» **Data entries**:
+++
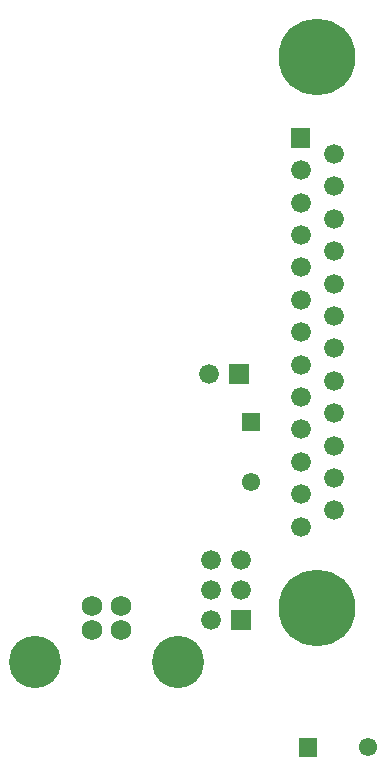
<source format=gbr>
G04 start of page 7 for group -4062 idx -4062 *
G04 Title: (unknown), soldermask *
G04 Creator: pcb 1.99z *
G04 CreationDate: Wed 16 Oct 2013 05:43:19 AM GMT UTC *
G04 For: commonadmin *
G04 Format: Gerber/RS-274X *
G04 PCB-Dimensions: 200000 300000 *
G04 PCB-Coordinate-Origin: lower left *
%MOIN*%
%FSLAX25Y25*%
%LNBOTTOMMASK*%
%ADD89C,0.0680*%
%ADD88C,0.1740*%
%ADD87C,0.2560*%
%ADD86C,0.0660*%
%ADD85C,0.0610*%
%ADD84C,0.0001*%
G54D84*G36*
X99450Y53050D02*Y46950D01*
X105550D01*
Y53050D01*
X99450D01*
G37*
G54D85*X122500Y50000D03*
G54D84*G36*
X96600Y256500D02*Y249900D01*
X103200D01*
Y256500D01*
X96600D01*
G37*
G54D86*X99900Y242400D03*
X111100Y247800D03*
Y237000D03*
G54D87*X105500Y280200D03*
G54D86*X99900Y199200D03*
Y188400D03*
Y231600D03*
Y220800D03*
Y210000D03*
X111100Y226200D03*
Y215400D03*
Y204600D03*
Y193800D03*
Y183000D03*
X99900Y177600D03*
G54D84*G36*
X76200Y177800D02*Y171200D01*
X82800D01*
Y177800D01*
X76200D01*
G37*
G54D86*X69500Y174500D03*
X99900Y166800D03*
Y156000D03*
Y145200D03*
Y134400D03*
Y123600D03*
X111100Y172200D03*
Y161400D03*
Y150600D03*
Y139800D03*
Y129000D03*
G54D84*G36*
X80450Y161550D02*Y155450D01*
X86550D01*
Y161550D01*
X80450D01*
G37*
G54D85*X83500Y138500D03*
G54D87*X105500Y96600D03*
G54D88*X58900Y78500D03*
G54D84*G36*
X76700Y95800D02*Y89200D01*
X83300D01*
Y95800D01*
X76700D01*
G37*
G54D86*X70000Y92500D03*
X80000Y102500D03*
X70000D03*
G54D89*X40100Y89200D03*
X30300D03*
Y97000D03*
X40100D03*
G54D88*X11500Y78500D03*
G54D86*X80000Y112500D03*
X70000D03*
M02*

</source>
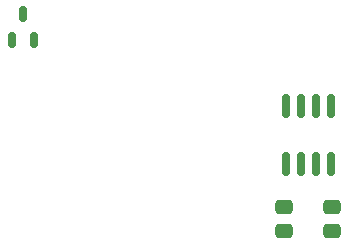
<source format=gbr>
%TF.GenerationSoftware,KiCad,Pcbnew,9.0.3*%
%TF.CreationDate,2025-10-25T21:32:03-05:00*%
%TF.ProjectId,AmmeterRelays,416d6d65-7465-4725-9265-6c6179732e6b,rev?*%
%TF.SameCoordinates,Original*%
%TF.FileFunction,Paste,Top*%
%TF.FilePolarity,Positive*%
%FSLAX46Y46*%
G04 Gerber Fmt 4.6, Leading zero omitted, Abs format (unit mm)*
G04 Created by KiCad (PCBNEW 9.0.3) date 2025-10-25 21:32:03*
%MOMM*%
%LPD*%
G01*
G04 APERTURE LIST*
G04 Aperture macros list*
%AMRoundRect*
0 Rectangle with rounded corners*
0 $1 Rounding radius*
0 $2 $3 $4 $5 $6 $7 $8 $9 X,Y pos of 4 corners*
0 Add a 4 corners polygon primitive as box body*
4,1,4,$2,$3,$4,$5,$6,$7,$8,$9,$2,$3,0*
0 Add four circle primitives for the rounded corners*
1,1,$1+$1,$2,$3*
1,1,$1+$1,$4,$5*
1,1,$1+$1,$6,$7*
1,1,$1+$1,$8,$9*
0 Add four rect primitives between the rounded corners*
20,1,$1+$1,$2,$3,$4,$5,0*
20,1,$1+$1,$4,$5,$6,$7,0*
20,1,$1+$1,$6,$7,$8,$9,0*
20,1,$1+$1,$8,$9,$2,$3,0*%
G04 Aperture macros list end*
%ADD10RoundRect,0.250000X-0.475000X0.337500X-0.475000X-0.337500X0.475000X-0.337500X0.475000X0.337500X0*%
%ADD11RoundRect,0.150000X-0.150000X0.825000X-0.150000X-0.825000X0.150000X-0.825000X0.150000X0.825000X0*%
%ADD12RoundRect,0.150000X0.150000X-0.512500X0.150000X0.512500X-0.150000X0.512500X-0.150000X-0.512500X0*%
%ADD13RoundRect,0.250000X0.475000X-0.337500X0.475000X0.337500X-0.475000X0.337500X-0.475000X-0.337500X0*%
G04 APERTURE END LIST*
D10*
%TO.C,C2*%
X49022000Y-55139500D03*
X49022000Y-53064500D03*
%TD*%
D11*
%TO.C,U1*%
X48895000Y-44515000D03*
X47625000Y-44515000D03*
X46355000Y-44515000D03*
X45085000Y-44515000D03*
X45085000Y-49465000D03*
X46355000Y-49465000D03*
X47625000Y-49465000D03*
X48895000Y-49465000D03*
%TD*%
D12*
%TO.C,Q1*%
X21910000Y-38983500D03*
X23810000Y-38983500D03*
X22860000Y-36708500D03*
%TD*%
D13*
%TO.C,C1*%
X44958000Y-55139500D03*
X44958000Y-53064500D03*
%TD*%
M02*

</source>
+++
» **WHAT IS BEING ASKED**:
Each line from the one that contains "X22860000Y-36708500D03*" to the end of the data should be set down exactly, both ends included.

» **EXERCISE RESPONSE**:
X22860000Y-36708500D03*
%TD*%
D13*
%TO.C,C1*%
X44958000Y-55139500D03*
X44958000Y-53064500D03*
%TD*%
M02*

</source>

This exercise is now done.